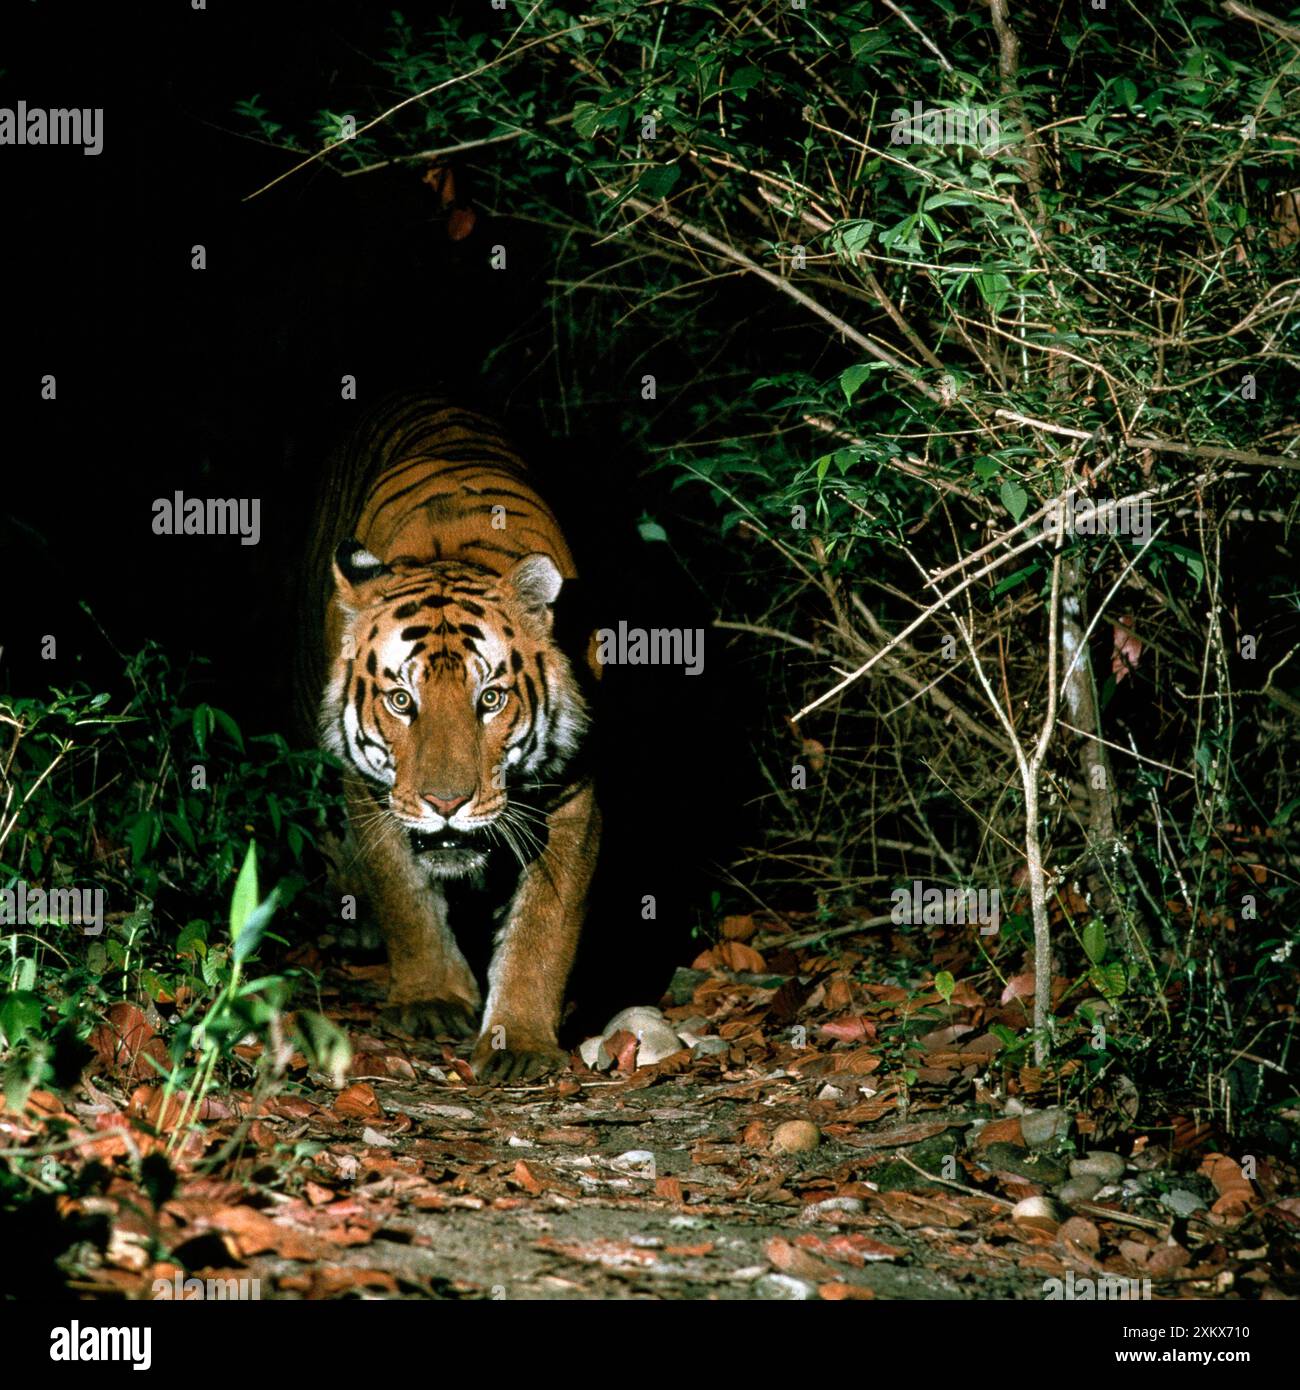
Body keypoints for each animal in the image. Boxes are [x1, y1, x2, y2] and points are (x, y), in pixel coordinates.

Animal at [304, 391, 606, 1084]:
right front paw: (432, 1000)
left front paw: (518, 1039)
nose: (446, 804)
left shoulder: (573, 794)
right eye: (401, 700)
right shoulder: (368, 790)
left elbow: (543, 929)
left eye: (489, 699)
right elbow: (406, 899)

● ● ●

[ASSIGNMENT]:
Return the listing above in full and unaltered. Keep the pictures out.

[EXPECTED ANSWER]:
Body keypoints for each animal in the image. Boxes are [x1, y1, x2, y2] and points are (x, y), in pixel coordinates.

Animal at [304, 391, 606, 1084]:
right front paw: (432, 1000)
left front paw: (518, 1039)
nose: (446, 804)
left shoulder: (573, 794)
right eye: (401, 700)
right shoulder: (368, 790)
left elbow: (543, 929)
left eye: (489, 699)
right elbow: (406, 899)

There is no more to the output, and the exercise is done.